Пат остановил процессию у дверей, на которых было нарисовано куриное яйцо, а под ним — банка горчицы. Над дверью горела зазывно неоновая реклама — «Здесь самый лучший в мире ресторан». Буквы светились не все, и потому можно было прочесть что-то наподобие «с-са-лу-ми-сто». Пат с гостеприимной щедростью открыл дверь и широким жестом пригласил войти всех в милое желудку заведение.
Поднявшись по широкой лестнице, компания очутилась в большом зале. Зеркала — от пола до потолка. Большие картины — в багетных рамах. Роспись. Лепнина. Позолота.
Посетителей в ресторане не было. Новоиспеченная компания уселась за один стол, придвинув к нему пятый стул. Трое друзей, притихнув, стали рассматривать ресторанную роскошь, которая внушала робость. И это понятно: очутиться в богатом ресторане с пустыми карманами — есть от чего оробеть!
Однако, первое впечатление от фешенебельного интерьера вскоре стало меняться. Друзья, внимательно приглядевшись, поняли, что вся тутошняя роскошь — ловкая подделка. Вдобавок еще и изрядно запущенная. Лепнина потрескалась. Позолота облезла. Зеркала были столь густо засижены мухами, что почти ничего не отражали. На столах, покрытых грязными скатертями, валялись объедки от трапез минувших дней. Из специй на столах в обилии была только горчица.
В дальнем углу зала за спецстолом сидела группа официанток в униформе и вела разговоры о чем-то веселеньком, то и дело взрываясь звонким дружным хохотом. Они даже не удостоили взглядом вошедших клиентов.

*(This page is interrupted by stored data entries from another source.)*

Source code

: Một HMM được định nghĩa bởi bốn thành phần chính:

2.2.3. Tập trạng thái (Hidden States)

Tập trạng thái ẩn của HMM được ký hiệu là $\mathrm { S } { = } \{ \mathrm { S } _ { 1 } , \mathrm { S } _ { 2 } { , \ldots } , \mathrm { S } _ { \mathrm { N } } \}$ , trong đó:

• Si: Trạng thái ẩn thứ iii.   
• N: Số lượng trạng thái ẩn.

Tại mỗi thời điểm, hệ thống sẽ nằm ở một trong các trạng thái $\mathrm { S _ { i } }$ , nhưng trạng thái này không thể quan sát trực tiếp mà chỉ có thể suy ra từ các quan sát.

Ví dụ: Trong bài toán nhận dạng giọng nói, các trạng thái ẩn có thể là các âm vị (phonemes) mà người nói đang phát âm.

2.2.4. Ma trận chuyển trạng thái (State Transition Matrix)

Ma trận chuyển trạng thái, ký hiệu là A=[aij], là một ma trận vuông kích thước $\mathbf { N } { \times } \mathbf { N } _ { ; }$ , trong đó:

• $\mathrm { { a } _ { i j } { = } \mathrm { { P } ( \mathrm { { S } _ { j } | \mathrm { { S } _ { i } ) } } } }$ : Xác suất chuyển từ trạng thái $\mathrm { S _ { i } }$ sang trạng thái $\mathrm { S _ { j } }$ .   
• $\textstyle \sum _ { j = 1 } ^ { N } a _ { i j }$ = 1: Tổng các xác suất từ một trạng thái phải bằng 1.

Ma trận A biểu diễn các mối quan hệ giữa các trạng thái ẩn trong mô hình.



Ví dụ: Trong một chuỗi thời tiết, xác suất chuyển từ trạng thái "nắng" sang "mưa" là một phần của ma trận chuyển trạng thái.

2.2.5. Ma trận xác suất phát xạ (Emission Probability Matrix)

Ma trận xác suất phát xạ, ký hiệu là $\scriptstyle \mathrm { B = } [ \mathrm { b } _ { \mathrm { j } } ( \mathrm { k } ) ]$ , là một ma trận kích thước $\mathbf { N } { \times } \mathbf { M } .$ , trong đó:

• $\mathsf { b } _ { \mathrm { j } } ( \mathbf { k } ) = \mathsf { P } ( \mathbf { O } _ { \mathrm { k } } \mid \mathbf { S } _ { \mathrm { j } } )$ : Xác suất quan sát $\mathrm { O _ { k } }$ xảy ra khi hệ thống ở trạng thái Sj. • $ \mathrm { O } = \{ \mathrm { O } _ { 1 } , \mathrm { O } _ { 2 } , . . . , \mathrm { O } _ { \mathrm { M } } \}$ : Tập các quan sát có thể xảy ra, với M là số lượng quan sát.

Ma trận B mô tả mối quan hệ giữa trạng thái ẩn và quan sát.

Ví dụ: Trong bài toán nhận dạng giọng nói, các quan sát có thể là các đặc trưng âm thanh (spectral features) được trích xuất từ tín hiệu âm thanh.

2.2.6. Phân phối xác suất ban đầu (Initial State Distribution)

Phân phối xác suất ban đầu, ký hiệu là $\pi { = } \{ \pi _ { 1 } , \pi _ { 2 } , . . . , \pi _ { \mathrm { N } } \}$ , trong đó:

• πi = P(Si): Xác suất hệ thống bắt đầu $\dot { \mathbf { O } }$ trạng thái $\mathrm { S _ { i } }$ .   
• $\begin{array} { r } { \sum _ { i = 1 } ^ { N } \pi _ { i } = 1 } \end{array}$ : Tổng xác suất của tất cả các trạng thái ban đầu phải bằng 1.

Пат постучал по столу, требуя внимания. А Массимо ехидно хихикнул. Услышав стук, официантки повернулись к мужчинам и стали строить глазки. Словом, повели себя фривольно. Однако сердца наших героев ничуть не встревожились, не заиграли ответной страстью, ибо известно: голодный мужчина — увы, не кавалер.
Пат встал (а Массимо опять хихикнул) и, подойдя к официанткам), стал им что-то объяснять. Те выслушали его и вдруг гурьбой повалили из зала через дверь. Когда клерк вернулся, на его физиономии полыхала ярость. Смачно ругнувшись, он развел руками и произнес загадочную фразу.
— Черт бы побрал Брена. И у этих, кроме эротической программы, никакой другой не заложено…
И тут трое наших гостей, движимые голодом, наплевали на древний завет: «в чужой монастырь со своим уставом не ходят» — и стали требовать жалобную книгу. При этом они грозились, что «этого дела так не оставят».
К удивлению, требование жалобной книги напугало не обслугу ресторана, которой попросту не было видно, а самого Пата. Он стал уговаривать «инспекторов» не поднимать шума, «иначе будет плохо всем-всем…»
— Программу бездействия выдумал сам Брен. Он может обидеться, если его причуда кому-нибудь не понравится. Понимаете?
Друзья-гости, по совести говоря, опять ничего не поняли, но, поразмыслив, кивнули головами, так как знали из собственного опыта: справедливое требование не всегда приводит к торжеству истины.
Неожиданно Пат предложил:
— Я приглашаю всех ко мне! Тут недалеко. У меня кое-что найдется! — Пат выразительно щелкнул себя по горлу.
Орест углубленно улыбнулся, будто в нем зазвучали только что родившиеся аккорды необыкновенного концерта с небывалыми секвенциями, инвенциями, модуляциями, каких еще не было ни у Моцарта, ни у Рахманинова, ни у Шенберга, ни даже у Родиона Щедрина.
Георгий наморщил лоб, будто увидел в своем философском представлении полную гармонию мира.
Юрий просто-напросто потер ладонью о ладонь. Он всегда делал так, когда находил удачную рифму или гриб боровик.
Патрик жил действительно недалеко от ресторана, и через несколько минут голодная группа очутилась у двери одноэтажного, симпатичного на вид зеленого коттеджа. Отперев замок, Пат пригласил гостей в дом. Когда те вошли внутрь, то увидели грязь и беспорядок. Чертыхаясь и расшвыривая по сторонам бумаги и мусор, Пат поднял тучу пыли.
— Опять не убрано! Видал я в гробу этого Брена! Смех, а не президент!